The incidence of findings in cardiologic assessments (B) will be rated based on the total number of ECGs recorded per treatment in each subject. For adverse events (C), the incidence rate will be determined based on the number of periods for each subject per treatment. Both analyses account for the “time on risk” that each subject underwent per treatment (“time on risk” is understood as the duration of the treatment period of each treatment, it is twice as large for the placebo treatment). Again, they are conservative with respect to active treatments, because a single finding in the placebo treatment would be down rated compared to a single finding under any active treatment.

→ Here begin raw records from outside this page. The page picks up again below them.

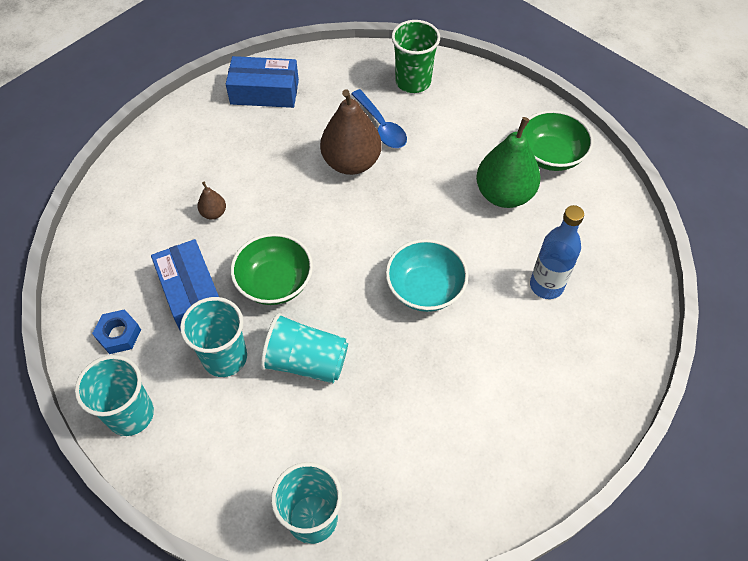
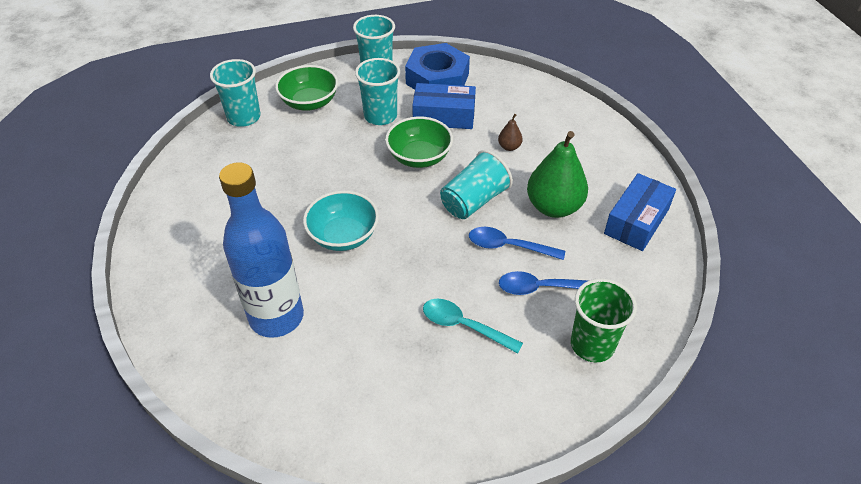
camera: 120 degrees right, 10 degrees down
(119, 334) = (437, 79): blue nut -> blue nut, size x2.08
(306, 361) = (343, 150): turquoise cup -> turquoise cup (474, 201)
(351, 162) = (508, 246): brown pear -> blue spoon
(454, 157) = (463, 326): none -> turquoise spoon
(504, 194) = (391, 342): green pear -> green pear (553, 207)
(546, 285) = (276, 317): blue bottle -> blue bottle, size x1.58
(550, 155) = (409, 414): green bowl -> green bowl (309, 102)

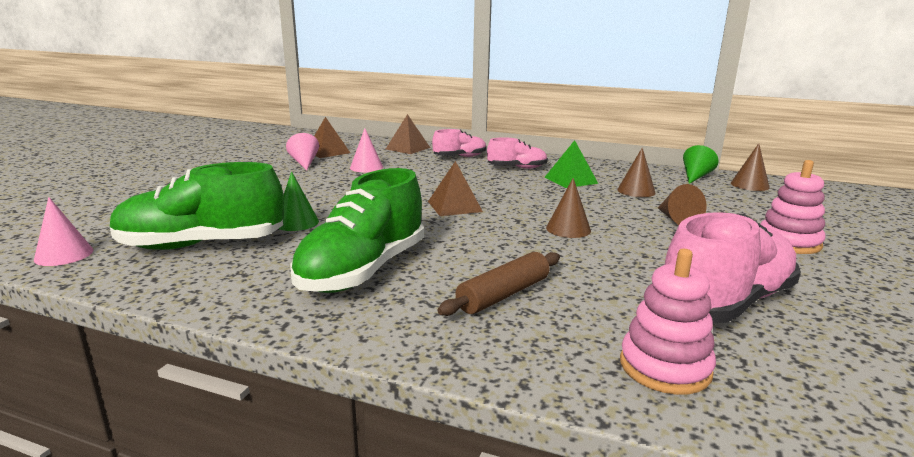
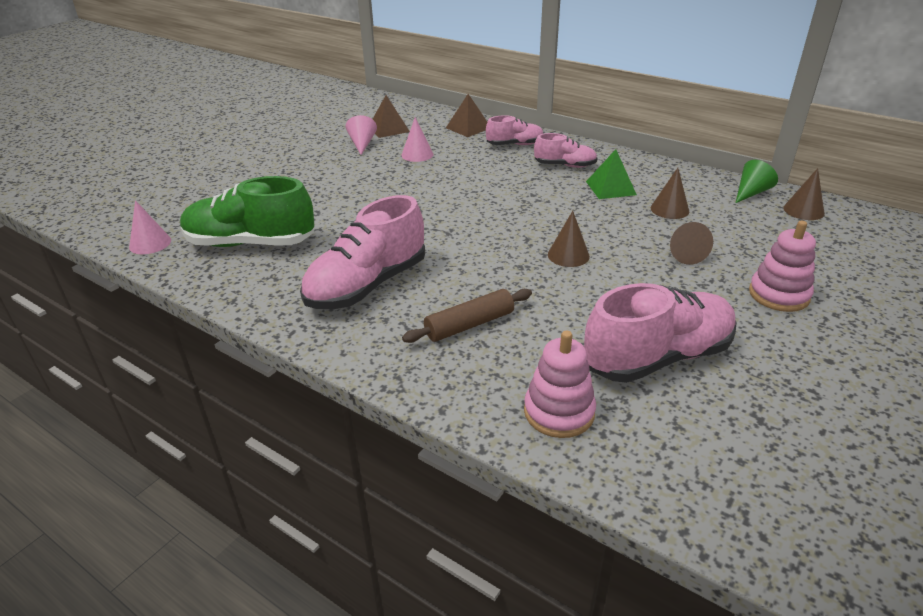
camera: 15 degrees right, 15 degrees up
(296, 222) = (331, 224): green cone -> none
(363, 271) = (367, 285): green shoe -> pink shoe
(454, 206) = (477, 216): brown pyramid -> none

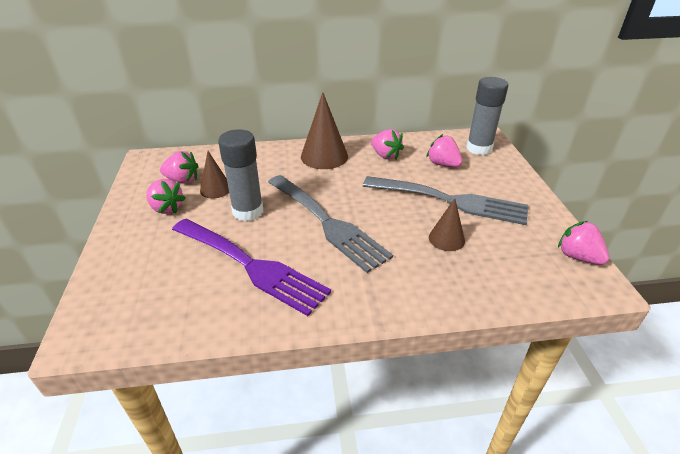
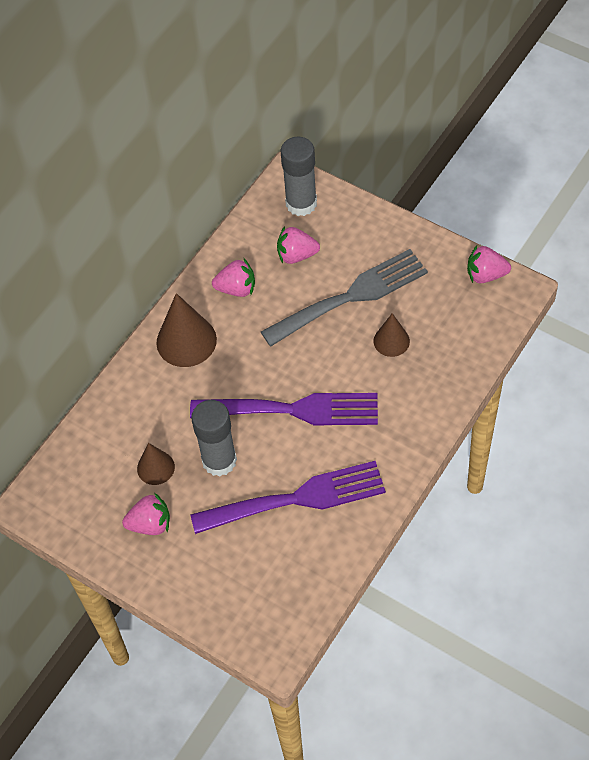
camera: 45 degrees left, 20 degrees up
(182, 180) = (110, 488): pink strawberry -> none
(327, 223) = (294, 410): grey fork -> purple fork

All of the analysis strategies above would also inherently account for premature discontinuation of subjects, even if they have undergone only one of the two planned placebo periods.

An alternative analysis is to summarise not only the events in the two placebo periods, but also to summarise the events of the two periods of (the different doses of) the new investigational drug.

The interpretation of this summary would be “events following a dose of at least the therapeutic dose level”. This leads to a “time under risk” which is similar for both placebo and the investigational drug. A comparison to the active control would be omitted, but the active control appears to be of minor importance with respect to any of these categorical analyses.

The alternative analysis is considered meaningful in the context of a TQT study, as the supra-therapeutic doses in such trials generally are generally selected so that no relevantly increased incidence of adverse events are expected.

### 4 Conclusion

In this paper, we have proposed a new study design for crossover TQT studies that collects data in two placebo periods. This design is more efficient than the usual four-period crossover design, as all comparisons of interest are performed between the active drugs and placebo; no comparisons between the active drugs are needed to meet the study objectives. The overall costs of the TQT study are expected to be reduced by 5–10% with the proposed design. Moreover, the number of subjects for the trial is reduced so that fewer subjects need to take active medication. This could be an additional advantage for TQT studies in drugs with safety limitations. Additionally, the proposed design allows for a more robust determination of the QT:RR relationship in individual subjects, and also for a check on the assumption that this relationship is stable between periods.

The trade-off for the cost saving is the longer trial duration. This longer duration might not be a crucial factor as TQT studies are often performed in parallel to a phase III program of the investigational drug. We have previously performed a four-period crossover with six weeks of washout successfully [12], and even with this trial duration, only one of 44 subjects discontinued the trial prematurely.

We have discussed implications of the design on the analysis of the trial. The considerations are necessary to account for the multiple placebo periods.

Our proposal for a new design is another example of statistical research leading to a cost reduction for TQT trials. At the time of publication of the ICH E14 guideline, TQT studies were generally 2–3 times more expensive than they are today. Some cost reduction can be attributed to more efficient measurements of the QT interval, but many other statistical aspects (e.g. definition of baseline, repeated measurements analysis, heart rate corrections) led directly to decreases in sample sizes and overall effort. Based on the data from earlier TQT trials, the statistical community has learned more about the structure and the content of this specific type of data, which will lead to improvements and finally to cost reduction for future trials.

### Notes

#### Acknowledgements

Parts of this manuscript were presented at the GMDS 2010 in Mannheim [39]. A trial using this design is currently being performed at Boehringer Ingelheim.

#### Conflicts of interest

A. Ring is employee of Boehringer Ingelheim Pharma GmbH & Co KG. Beate Walter and Anna Larbalestier receive funding from Boehringer Ingelheim Pharma GmbH & Co KG.